Now, compute the 90% confidence interval as follows:

$\begin{array}{c}\text{Confidence interval}=\left[\widehat{p}\pm z\left(\sqrt{\frac{\widehat{p}\left(1-\widehat{p}\right)}{n}}\right)\right]\\ =\left[0.49\pm 1.64\left(\sqrt{\frac{0.49\left(1-0.49\right)}{1004}}\right)\right]\\ =\left(0.49\pm 0.026\right)\\ =\left(0.464,0.516\right)\end{array}$

Interpretation: It can be concluded with 90% confidence that proportion of American adults who reported looking for information on food labels about whether the food they are purchasing is organic lies between 46% and 52%.

Section 4

To find: The 99% confidence interval for the proportion of American adults who reported looking for information on food labels about whether the food they are purchasing is organic.

Solution: The confidence interval is $\left(0.449,0.531\right)$.

Explanation:

Calculation:

Compute the confidence interval using formula as follows:

$\text{Confidence interval}=\left[\widehat{p}\pm z\left(\sqrt{\frac{\widehat{p}\left(1-\widehat{p}\right)}{n}}\right)\right]$

where

$\begin{array}{l}\widehat{p}\text{ is the sample proportion}\\ z\text{ is the tabulated value for desired confidence interval}\\ n\text{ is the sample size}\end{array}$

Now, compute the 99% confidence interval as follows:

$\begin{array}{c}\text{Confidence interval}=\left[\widehat{p}\pm z\left(\sqrt{\frac{\widehat{p}\left(1-\widehat{p}\right)}{n}}\right)\right]\\ =\left[0.49\pm 2.58\left(\sqrt{\frac{0.49\left(1-0.49\right)}{1004}}\right)\right]\\ =\left(0.49\pm 0.041\right)\\ =\left(0.449,0.531\right)\end{array}$

Interpretation: It can be concluded with 99% confidence that proportion of American adults who reported looking for information on food labels about whether the food they are purchasing is organic lies between 45% and 53%.

Section 5

To find: The comparison of confidence intervals obtained in sections 1, 2, 3, and 4.

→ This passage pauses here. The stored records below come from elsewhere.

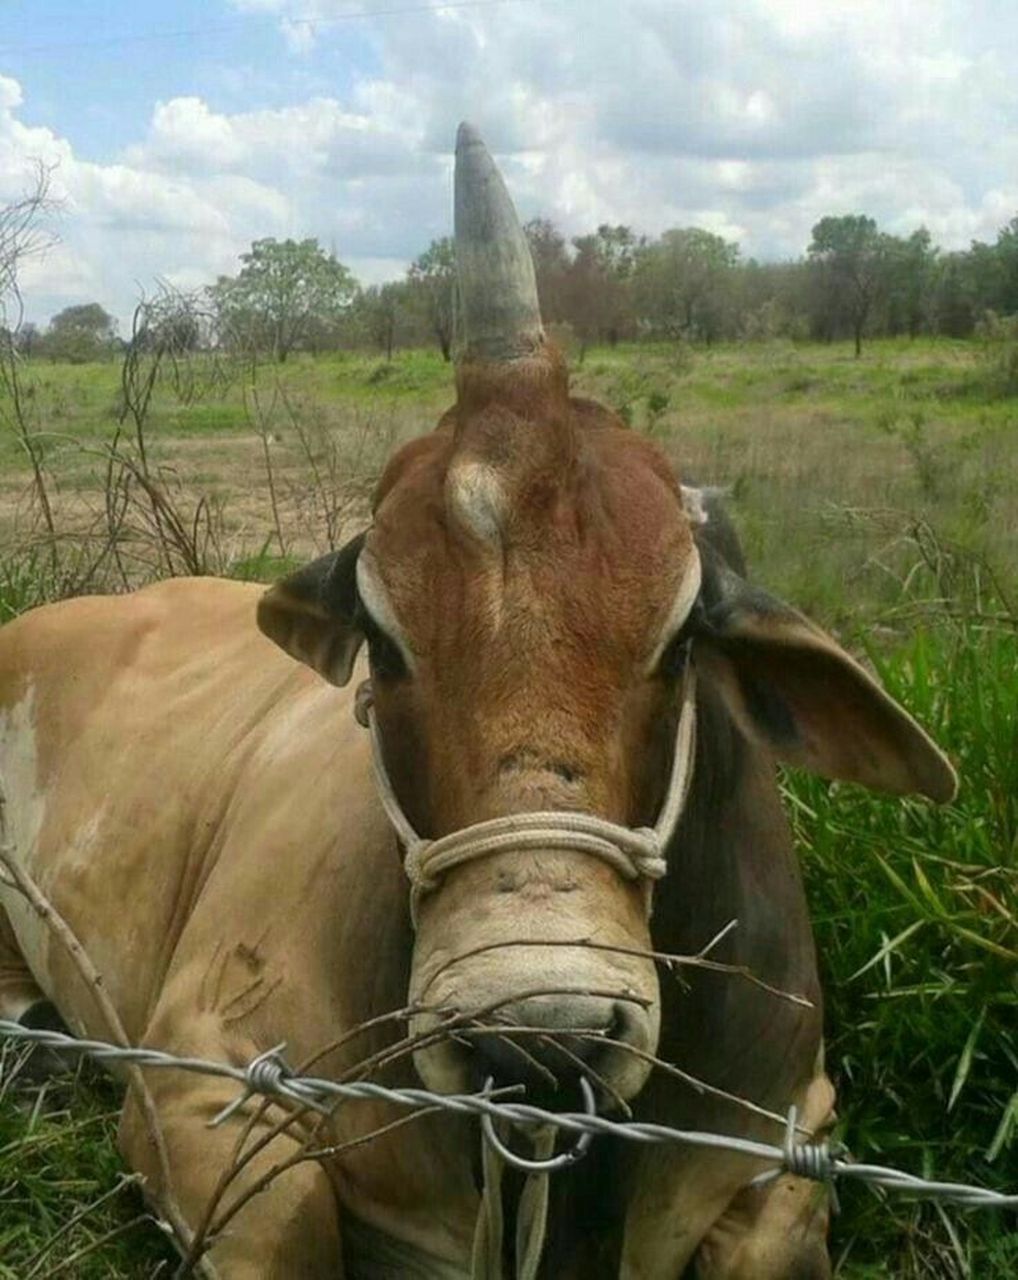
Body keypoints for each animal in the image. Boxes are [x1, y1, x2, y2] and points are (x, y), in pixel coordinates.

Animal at [1, 122, 957, 1280]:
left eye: (683, 632)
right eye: (381, 636)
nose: (538, 1018)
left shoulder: (792, 1139)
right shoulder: (196, 1078)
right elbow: (285, 1215)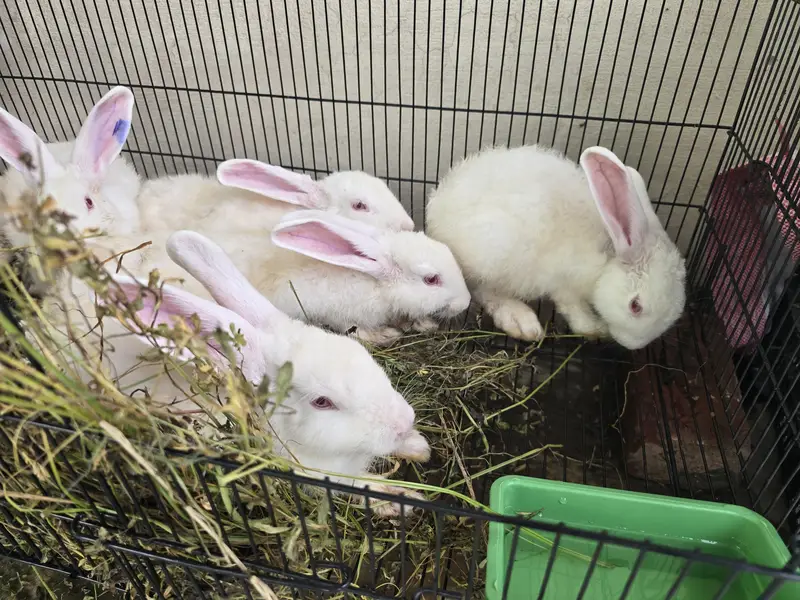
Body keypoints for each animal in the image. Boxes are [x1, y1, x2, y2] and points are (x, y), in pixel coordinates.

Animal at [65, 231, 430, 516]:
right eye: (322, 402)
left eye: (361, 355)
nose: (404, 421)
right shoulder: (319, 473)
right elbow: (362, 487)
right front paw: (402, 499)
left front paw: (418, 446)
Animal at [425, 145, 686, 350]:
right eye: (635, 306)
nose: (634, 345)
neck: (607, 256)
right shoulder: (565, 284)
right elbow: (575, 312)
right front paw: (596, 329)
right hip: (494, 253)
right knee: (483, 290)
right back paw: (522, 321)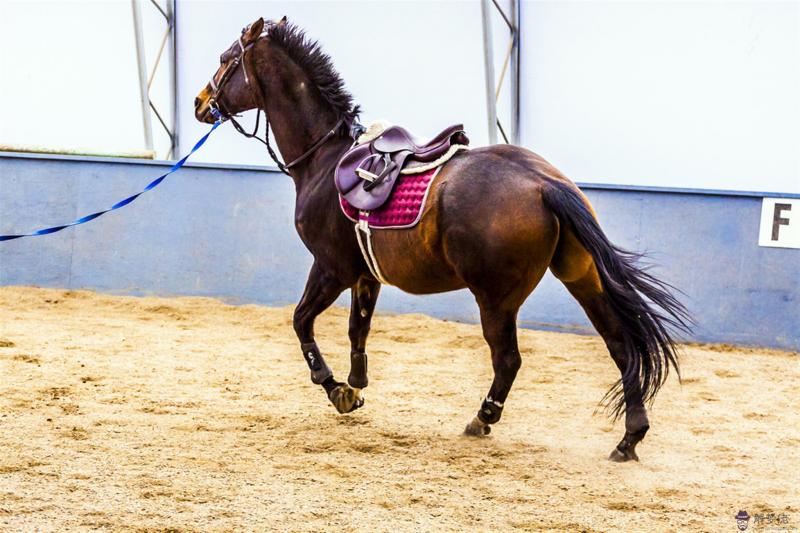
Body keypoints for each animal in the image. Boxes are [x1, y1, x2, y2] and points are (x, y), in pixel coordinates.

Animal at [193, 17, 691, 462]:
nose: (201, 102)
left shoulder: (332, 268)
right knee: (621, 346)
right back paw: (629, 438)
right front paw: (356, 385)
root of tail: (544, 182)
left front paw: (336, 388)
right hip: (581, 277)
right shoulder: (364, 276)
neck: (325, 159)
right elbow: (358, 329)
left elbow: (301, 322)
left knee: (509, 360)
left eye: (225, 59)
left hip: (495, 299)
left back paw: (482, 419)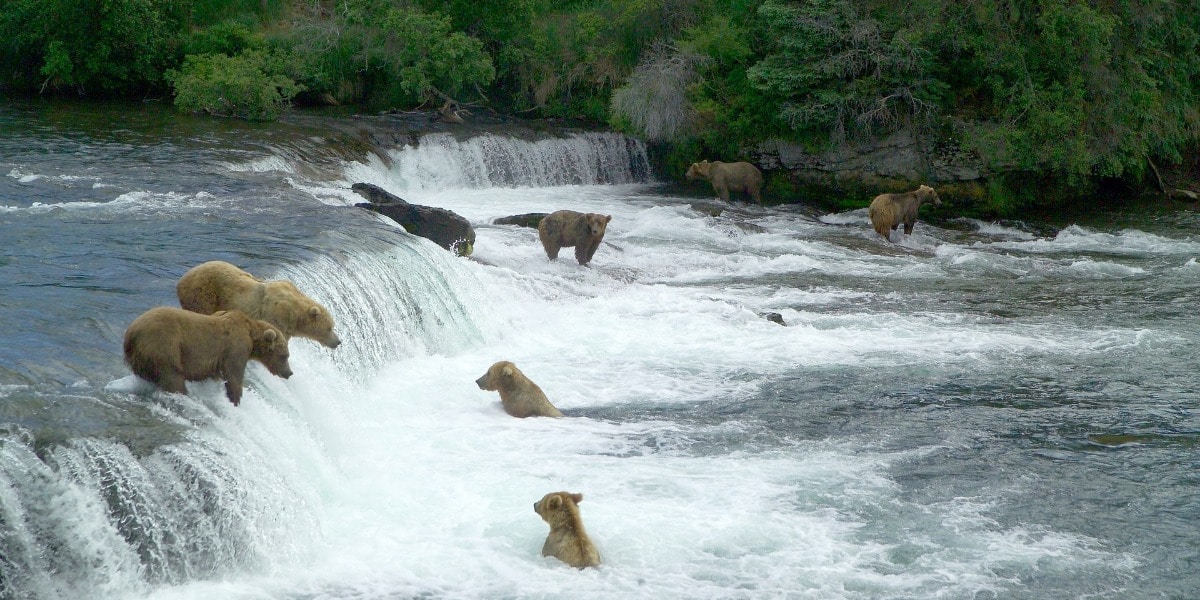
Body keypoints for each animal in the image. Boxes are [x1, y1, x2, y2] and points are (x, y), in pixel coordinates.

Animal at [176, 260, 343, 350]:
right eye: (329, 328)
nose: (338, 341)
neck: (295, 316)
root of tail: (183, 278)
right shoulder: (277, 315)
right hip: (203, 293)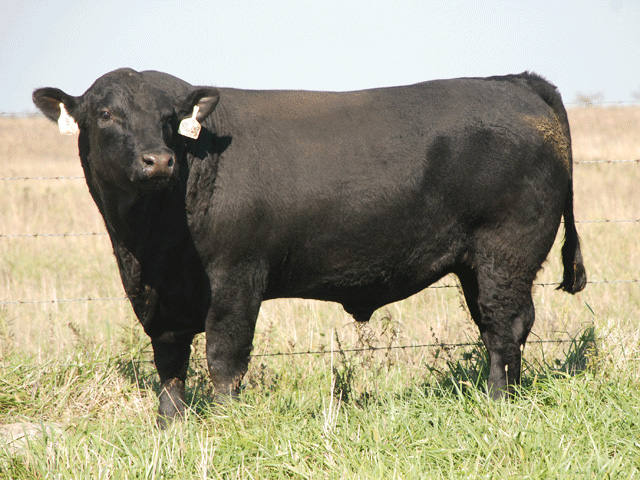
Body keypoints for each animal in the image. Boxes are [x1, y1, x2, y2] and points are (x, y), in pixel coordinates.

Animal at [33, 68, 586, 427]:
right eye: (106, 113)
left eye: (170, 118)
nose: (159, 160)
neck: (148, 243)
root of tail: (513, 81)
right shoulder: (158, 296)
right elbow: (169, 364)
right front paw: (171, 430)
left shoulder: (237, 277)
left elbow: (224, 358)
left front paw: (228, 425)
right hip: (477, 262)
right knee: (509, 324)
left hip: (505, 250)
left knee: (503, 325)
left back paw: (497, 404)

Solution: The width of confidence interval widens with increase in confidence level.

Explanation:

Calculation:

Now, compute the width of the 70%, 80%, 90%, and 99% confidence intervals.

The width of 70% confidence interval is calculated as shown below:

$\begin{array}{c}70\%\text{ width}=\text{Upper limit}-\text{Lower limit}\\ =0.506-0.474\\ =0.032\end{array}$

The width of 80% confidence interval is calculated as shown below:

$\begin{array}{c}80\%\text{ width}=\text{Upper limit}-\text{Lower limit}\\ =0.510-0.470\\ =0.04\end{array}$

The width of 90% confidence interval is calculated as shown below:

$\begin{array}{c}90\%\text{ width}=\text{Upper limit}-\text{Lower limit}\\ =0.516-0.464\\ =0.052\end{array}$

The width of 99% confidence interval is calculated as shown below:

$\begin{array}{c}99\%\text{ width}=\text{Upper limit}-\text{Lower limit}\\ =0.531-0.449\\ =0.082\end{array}$

From the above calculations, it is clear that if there is an increase in the confidence level, then there is an increase in the width of the confidence interval.